-- Exercise inputs follows --

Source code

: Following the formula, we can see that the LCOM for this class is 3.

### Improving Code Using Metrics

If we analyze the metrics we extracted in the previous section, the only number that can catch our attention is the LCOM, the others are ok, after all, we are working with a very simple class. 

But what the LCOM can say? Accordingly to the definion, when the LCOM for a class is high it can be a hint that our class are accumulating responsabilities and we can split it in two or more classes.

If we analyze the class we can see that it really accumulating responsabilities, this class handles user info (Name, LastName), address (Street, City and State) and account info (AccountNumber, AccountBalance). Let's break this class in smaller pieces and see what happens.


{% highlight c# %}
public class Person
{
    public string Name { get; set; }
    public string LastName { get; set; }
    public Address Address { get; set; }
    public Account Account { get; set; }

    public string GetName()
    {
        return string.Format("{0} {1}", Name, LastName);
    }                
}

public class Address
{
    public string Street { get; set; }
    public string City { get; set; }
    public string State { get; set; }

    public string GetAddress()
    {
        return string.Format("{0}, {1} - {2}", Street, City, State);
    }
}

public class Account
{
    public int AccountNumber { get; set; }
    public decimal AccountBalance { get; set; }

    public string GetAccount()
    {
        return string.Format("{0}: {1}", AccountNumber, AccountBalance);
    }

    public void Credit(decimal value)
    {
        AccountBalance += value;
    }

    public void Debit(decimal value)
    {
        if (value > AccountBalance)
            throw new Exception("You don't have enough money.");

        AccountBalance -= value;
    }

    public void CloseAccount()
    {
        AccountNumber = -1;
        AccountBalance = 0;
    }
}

-- Exercise inputs concluded --

Exercise brief =>
Above this instruction are the records; retype exactly the lines from the one containing "But what the" up to and including the one containing "don't have enough".

Response area =>
But what the LCOM can say? Accordingly to the definion, when the LCOM for a class is high it can be a hint that our class are accumulating responsabilities and we can split it in two or more classes.

If we analyze the class we can see that it really accumulating responsabilities, this class handles user info (Name, LastName), address (Street, City and State) and account info (AccountNumber, AccountBalance). Let's break this class in smaller pieces and see what happens.


{% highlight c# %}
public class Person
{
    public string Name { get; set; }
    public string LastName { get; set; }
    public Address Address { get; set; }
    public Account Account { get; set; }

    public string GetName()
    {
        return string.Format("{0} {1}", Name, LastName);
    }                
}

public class Address
{
    public string Street { get; set; }
    public string City { get; set; }
    public string State { get; set; }

    public string GetAddress()
    {
        return string.Format("{0}, {1} - {2}", Street, City, State);
    }
}

public class Account
{
    public int AccountNumber { get; set; }
    public decimal AccountBalance { get; set; }

    public string GetAccount()
    {
        return string.Format("{0}: {1}", AccountNumber, AccountBalance);
    }

    public void Credit(decimal value)
    {
        AccountBalance += value;
    }

    public void Debit(decimal value)
    {
        if (value > AccountBalance)
            throw new Exception("You don't have enough money.");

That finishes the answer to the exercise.